Io Burgard — Cac La Traverse, Alfortville
Le Cac La Traverse d’Alfortville accueille une exposition réjouissante de l’artiste Io Burgard (1987), dont l’œuvre, sculpté et dessiné semble parcouru par une multitude de dynamiques qui, plus que suggérer leur possible mouvement, témoignent d’un imaginaire de la métamorphose où le produit ne clôt jamais le geste, où la ligne n’est jamais une limite.
« Io Burgard — La proie pour l’ombre », CAC La Traverse, Centre d'art contemporain d'Alfortville du 7 février au 30 mars. En savoir plus Saisissant par sa richesse visuelle et son apparente sobriété, l’univers de plâtre et de toile aux multiples blancs et aux jeux de transparence de Io Burgard dissémine à grande échelle les réserves de pages blanches que son esprit ne cesse d’habiter. Avec une dextérité et une agilité caractéristiques, elle enserre dans des installations aux techniques diverses des instantanés dont les traces coulent encore sur les cimaises. La souplesse de ses médiums reflète la fluidité de ses motifs ; les êtres s’entent dans ce décor comme autant de prolongements d’une matière organique qui les relie.La ligne joue chez elle l’agent de la forme, emmenant dans son épaisseur le volume de matière nécessaire à sa sortie du cadre. Car avec Io Burgard, le support est toujours surmené, travaillé de l’intérieur par des motifs, des matériaux qui le débordent. La surface de travail tente d’enserrer son contenu et le prolonge de manière organique. Ses motifs caractéristiques entre forme humaine et géométrie expérimentale, aux allures légères mais non moins contondantes, dessinent un bestiaire intrigant et les sutures entre matériaux font écho aux lignes appuyées de ses dessins.
Les codes se renversent, à l’image du titre du parcours, issu d’une morale toute traditionnelle enjoignant à ne jamais lâcher sa « proie pour l’ombre » illusoire qu’elle renvoie. Ici au contraire, Io Burgard nous invite à plonger à sa poursuite, à sauter dans l’imaginaire pour y découvrir des trésors où la fantaisie, l’invention et l’illusion pourraient bien nourrir plus encore nos besoins que la quête d’une proie.
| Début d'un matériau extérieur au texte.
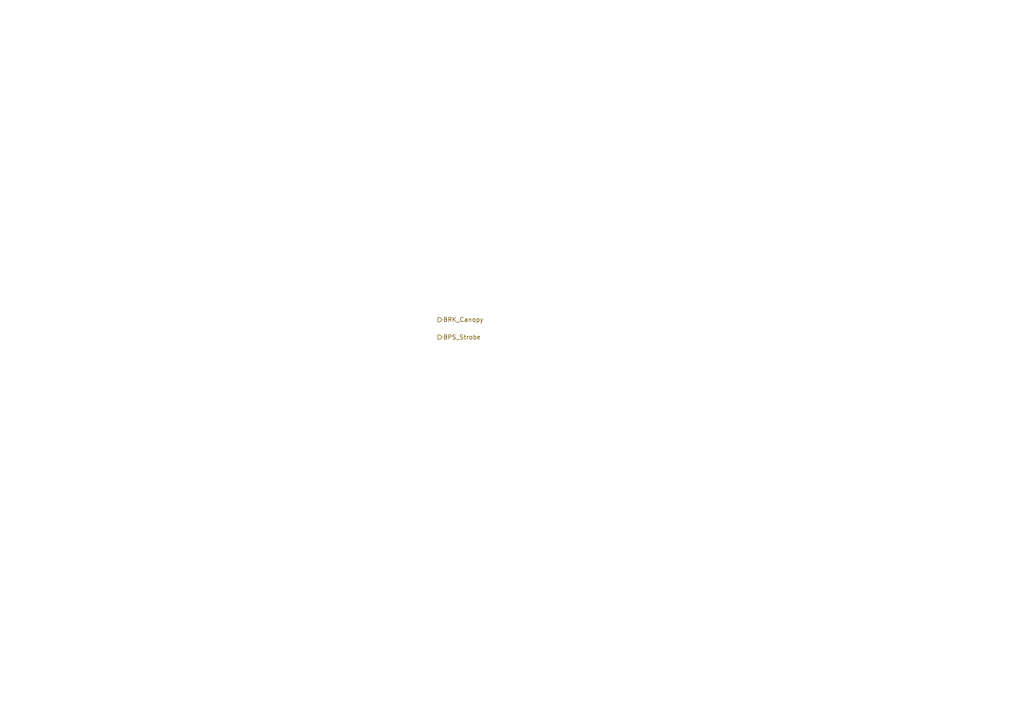
<source format=kicad_sch>
(kicad_sch
	(version 20250114)
	(generator "eeschema")
	(generator_version "9.0")
	(uuid "a75b9d60-efe3-42a6-8800-d99f3a66afe7")
	(paper "A4")
	(lib_symbols)
	(hierarchical_label "BPS_Strobe"
		(shape output)
		(at 127 97.79 0)
		(effects
			(font
				(size 1.27 1.27)
			)
			(justify left)
		)
		(uuid "208d2e6f-652a-4197-b0d2-463f64e4c800")
	)
	(hierarchical_label "BRK_Canopy"
		(shape output)
		(at 127 92.71 0)
		(effects
			(font
				(size 1.27 1.27)
			)
			(justify left)
		)
		(uuid "a4fca87c-77bc-4ada-a8a5-ec7e4c89e13a")
	)
)

</source>
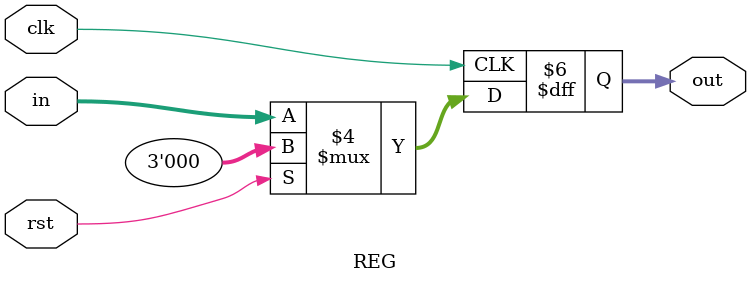
<source format=v>
module REG (clk,in,out,rst);
parameter n = 3;
input clk;
input rst;
input [n-1:0] in;
output reg [n-1:0] out;
always @(posedge clk) begin
    if (rst==1) out=0;
    else out<=in;
end


endmodule
</source>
Un jeu sur le rationnel qui permet de dépasser le savoir pour le manipuler à sa guise et le faire trembler, le renverser comme on fait chuter le sphinx dans le jeu vidéo qu’elle présente comme on y plonge également dans un monde plastique tourné vers une mise en commun de l’imaginaire.
Empruntant à Vladimir Vernadski et Teilhard de Chardin le très discutable concept de « noosphère », cette nappe formée d’idées et de pensées qui flotterait autour de la terre, reliée au cerveau de chaque être, s’en nourrissant comme le nourrissant, Io Burgard se risque à la rencontre avec une pensée spéculative dangereusement simpliste car essentialisant les plans du vivant. Néanmoins, l’artiste parvient à en tirer la substance poétique et en faire fructifier la force métaphorique en jetant ses formes dans le réel, laissant une part d’indéfinition qui maintient un mouvement et permet, par définition, à chacun de cheminer à leurs côtés.
Rien d’étonnant alors à ce que la quasi-totalité des œuvres présentées résulte de collaborations ; engageant l’imaginaire de jeunes élèves en situation de handicap, le savoir-faire de verrier, les méthodes traditionnelles de modelage du bois. Libres et non autoritaires, ses créations embrassent un champ plastique où la figuration, l’abstraction, l’emprunt et la référence se conjuguent pour formaliser de véritables scènes où décors et personnages s’emmêlent.
De ces assemblages, combinaisons et rencontres de matériaux naît alors une fête des sens contagieuse et un bonheur des formes que rend avec talent cette exposition au CAC La Traverse. Ça coule et ça déroule, ça défoule et ça joue continuellement. Car au-delà de son ouverture et de sa bienveillance, l’art de Io Burgard invente, dans ce paradoxe plastique d’un mouvement enserré par sa matière, une grammaire des formes enlevée qui, si elle est pétrie de références, trouve une singularité esthétique qui marque et parvient à articuler souplesse et imposante présence. Invariablement, ses formes fonctionnent et nous emmènent à leur suite au sein d’un imaginaire généreux qui fait résonner chaque lieu qu’elle investit comme le noyau physiologique d’une création qu’elle y dresse à posteriori.
Cette pensée empirique et organique participe ainsi d’une puissance magnétique de l’évidence, celle qui permet de prolonger la ligne de ses deux dimensions primaires vers une troisième qui nous réunit.